Date: Sat, 15 May 2021 00:33:53 +0200

On Fri, May 14, 2021 at 01:32:26PM -0400, Greg Wooledge wrote:
> On Fri, May 14, 2021 at 07:10:05PM +0200, Mike Jonkmans wrote:
> > On Thu, May 13, 2021 at 03:14:33PM -0400, Chet Ramey wrote:
> > > On 5/13/21 12:02 PM, Peng Yu wrote:
> > > > According to the manpage, x and y can be single characters. "the
> > > > expression expands to each character lexicographically between x and
> > > > y, inclusive".
> > > 
> > > Hmmmmm.

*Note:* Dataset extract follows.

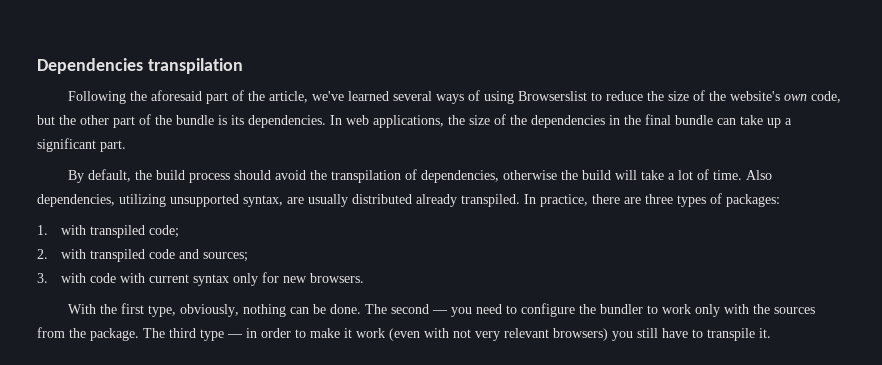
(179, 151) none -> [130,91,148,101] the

So which would be better: "alphabetic character" or "letter"?
> > 
> > letter is better:
> > - it is shorter
> > - it rhymes 
> > 
> > Btw is this a posix restriction? It seems to be an unnecessary limitation.
> 
> POSIX does not specify brace expansion; it's a bash extension.

Aha, thx. My memories of using the Bourne shell are getting vague.

> Also, both letter and alphabetic character are factually inaccurate.
> A brace expansion may include non-alphabetic characters, as long as
> they aren't first or last in the sequence.

True.

But why not allow e.g. {!..~} ?
Though, using '{' or '}' as one of the 'single characters' could be problematic.
Oh well.

How about {\x..\y} does an escaped expansion?
E.g. {\Z..\a} expands to \Z \[ \\ \] \^ \_ \` \a
Or {'x'..'y'} expanding to 'x' ... 'y'

Then x, y could be anything from space to tilde.